¿Qué se siente al volar? Miedo. Mucho miedo. Vale, quizá eso solo lo sienta yo, porque mi acompañante (un chicarrón del norte) no lo tuvo en ningún momento. Puede, incluso, que solo estuviera aterrorizada mientras esperaba y que, después, en el momento de la verdad, disfrutara como una enana.
Vale, lo admito. Yo soy esa chica que hace cola en la atracción más alta, más rápida y con más giros de cualquier parque de atracciones y cuando le toca, se da la vuelta. En ocasiones me monto, pero por vergüenza, y cuando está a punto de comenzar lloriqueo porque “quién me manda a mí”.
Cuando me ofrecieron probar el mayor túnel de viento de Europa, lo tuve claro: “sí, quiero”. Y como si me hubieran propuesto matrimonio elegí día, hora y acompañante. Esto último, como en las bodas, estaba bastante claro. El problema vino después cuando ya estaba todo cerrado y mi madre me dijo “¿y el vértigo?”. Vale, se me había pasado por alto un pequeño detalle: tengo miedo a las alturas.
En esta ocasión no deserté. No me dejaron. Estábamos vestidos con un mono rojo, gafas, casco, tapones para los oídos y había rellenado y firmado un par de papeles (burocracia everywhere). Había llegado demasiado lejos. Incluso nos habían dado una clase teórica sobre la postura que debíamos adoptar durante el vuelo indoor.
Nos comentaron que se trata de una actividad que pueden hacer hasta los niños de 5 años. Eso dañó mi orgullo. Si ellos pueden yo también. Y, así, me convertí en una Fun-Flyers (“volador principiante” en la jerga de esta nueva modalidad de deporte). El instructor era simpático, gracioso e inspiraba seguridad, al menos después de las protocolarias bromas del tipo “también es mi primer vuelo”. Mi mirada asesina debió disuadirlo a continuar por esa línea.
Ya en 1485 Leonardo Da Vinci soñaba con volar e ideaba máquinas que permitieran al hombre despegar los pies del suelo.

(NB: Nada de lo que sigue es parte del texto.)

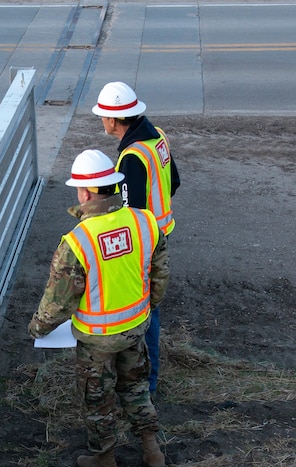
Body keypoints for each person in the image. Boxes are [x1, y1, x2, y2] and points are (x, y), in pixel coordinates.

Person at [28, 150, 169, 467]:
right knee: (136, 390)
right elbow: (159, 276)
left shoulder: (78, 241)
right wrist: (146, 308)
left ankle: (105, 461)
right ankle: (151, 450)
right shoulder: (144, 222)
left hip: (97, 342)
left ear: (86, 193)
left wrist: (37, 328)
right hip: (135, 329)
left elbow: (57, 302)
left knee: (98, 399)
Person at [92, 81, 179, 396]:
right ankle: (148, 380)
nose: (102, 120)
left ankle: (148, 383)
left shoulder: (131, 156)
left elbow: (132, 212)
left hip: (147, 243)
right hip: (161, 233)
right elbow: (174, 182)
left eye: (103, 115)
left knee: (146, 310)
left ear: (114, 121)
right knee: (151, 306)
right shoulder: (157, 137)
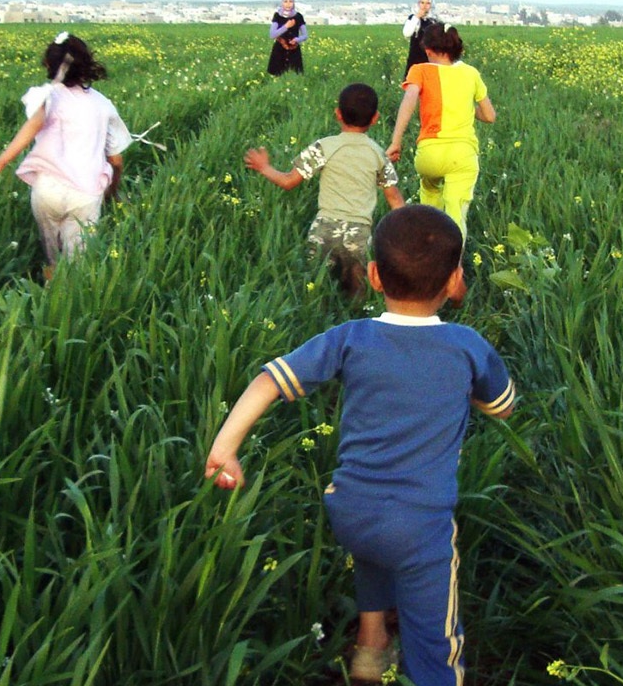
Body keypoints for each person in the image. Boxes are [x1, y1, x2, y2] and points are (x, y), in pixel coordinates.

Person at [204, 204, 516, 686]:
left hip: (350, 508)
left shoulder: (351, 338)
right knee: (435, 641)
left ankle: (370, 648)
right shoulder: (467, 346)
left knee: (374, 549)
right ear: (455, 280)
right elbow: (502, 406)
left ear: (373, 275)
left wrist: (225, 448)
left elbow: (270, 380)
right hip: (420, 525)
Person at [0, 32, 130, 282]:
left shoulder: (47, 97)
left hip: (47, 190)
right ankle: (68, 305)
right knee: (79, 262)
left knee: (52, 257)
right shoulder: (103, 105)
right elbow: (116, 161)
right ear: (87, 63)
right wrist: (113, 190)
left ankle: (48, 294)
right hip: (85, 194)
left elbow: (34, 124)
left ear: (48, 65)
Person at [244, 83, 406, 300]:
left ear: (338, 114)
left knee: (314, 289)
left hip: (323, 230)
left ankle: (315, 322)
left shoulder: (324, 146)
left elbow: (289, 181)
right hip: (358, 235)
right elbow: (394, 199)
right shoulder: (378, 153)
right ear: (375, 118)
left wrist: (265, 167)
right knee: (357, 295)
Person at [386, 24, 495, 234]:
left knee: (430, 197)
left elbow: (409, 98)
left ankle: (428, 244)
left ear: (428, 50)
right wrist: (466, 109)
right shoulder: (471, 73)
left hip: (430, 154)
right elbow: (489, 116)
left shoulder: (420, 70)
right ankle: (454, 265)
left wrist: (396, 141)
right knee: (457, 215)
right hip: (463, 156)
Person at [267, 0, 307, 76]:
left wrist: (297, 39)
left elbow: (305, 35)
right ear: (282, 3)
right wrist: (286, 26)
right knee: (277, 75)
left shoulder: (298, 16)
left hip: (294, 51)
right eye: (285, 1)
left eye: (290, 1)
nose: (288, 4)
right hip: (279, 50)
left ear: (293, 3)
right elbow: (272, 35)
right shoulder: (277, 16)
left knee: (295, 76)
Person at [400, 0, 441, 72]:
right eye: (422, 3)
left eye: (428, 3)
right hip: (415, 56)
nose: (424, 6)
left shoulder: (434, 22)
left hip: (430, 58)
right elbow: (407, 33)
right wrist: (417, 17)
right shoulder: (413, 18)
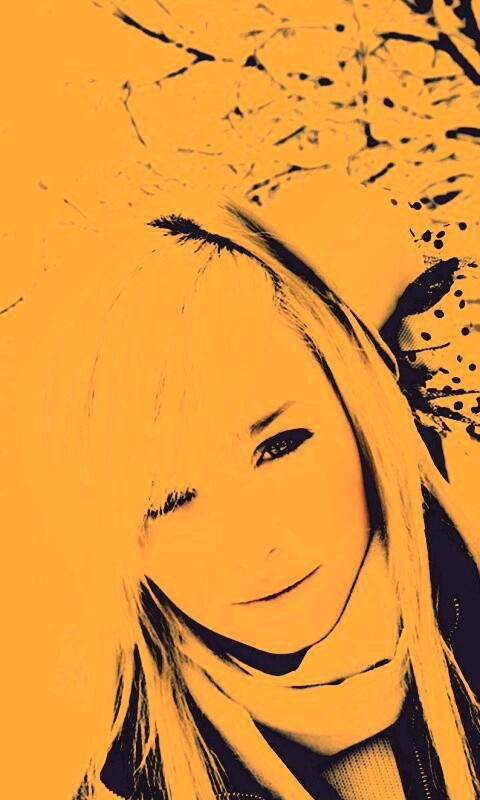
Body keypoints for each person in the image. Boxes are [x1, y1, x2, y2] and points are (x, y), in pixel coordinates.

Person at [9, 173, 479, 800]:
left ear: (358, 407)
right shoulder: (110, 776)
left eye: (279, 446)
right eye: (167, 500)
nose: (250, 544)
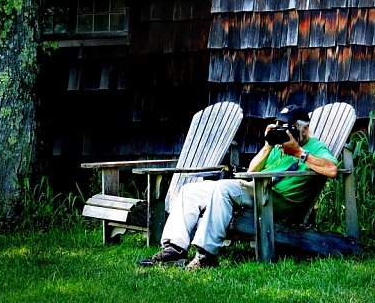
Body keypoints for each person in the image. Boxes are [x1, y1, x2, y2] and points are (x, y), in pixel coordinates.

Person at [138, 102, 339, 269]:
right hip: (257, 190)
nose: (285, 131)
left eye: (290, 127)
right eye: (281, 125)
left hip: (276, 201)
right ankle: (174, 248)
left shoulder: (316, 147)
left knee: (222, 188)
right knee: (189, 191)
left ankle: (206, 255)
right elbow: (252, 170)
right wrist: (268, 146)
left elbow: (332, 170)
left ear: (304, 128)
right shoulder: (279, 145)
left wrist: (299, 153)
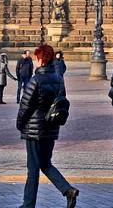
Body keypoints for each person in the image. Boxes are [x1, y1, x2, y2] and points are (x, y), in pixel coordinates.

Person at [16, 44, 79, 208]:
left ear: (41, 59)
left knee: (33, 169)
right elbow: (61, 102)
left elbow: (25, 107)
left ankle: (28, 204)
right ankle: (68, 190)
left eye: (37, 58)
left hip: (34, 130)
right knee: (45, 164)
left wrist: (20, 125)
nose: (35, 61)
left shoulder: (35, 80)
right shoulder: (58, 79)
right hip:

Después de aviones, avionetas, helicópteros… podríamos darnos por satisfecho pero ¿y qué hay de sentir el aire? Nosotros queremos ser birdman.
Entré en el simulador dos veces, cada vuelo tenía una duración de un minuto y medio, y disfrute de la experiencia tratando de estabilizarme en una cámara que emitía un aire muy potente (entre 180 km/h y 300 km/h). Cuando el instructor me agarró, hasta en tres ocasiones, para simular caída libre, cerré los ojos y grité. Ya me había hecho la valiente lo suficiente. No me dio tiempo a ver mi vida pasar por diapositivas porque eran apenas 8 metros ¡pero vaya subidón de adrenalina!
Me gustó. Vale, me encantó. La sensación de “flotar”, de caer, de liberar estrés acumulado y de haberme superado a mí misma, es increíble (las agujetas del día siguiente no tanto). “Lo siguiente es hacer paracaidismo”, me indicaron. “Claro que sí, guapi” (NO, aún no estoy preparada).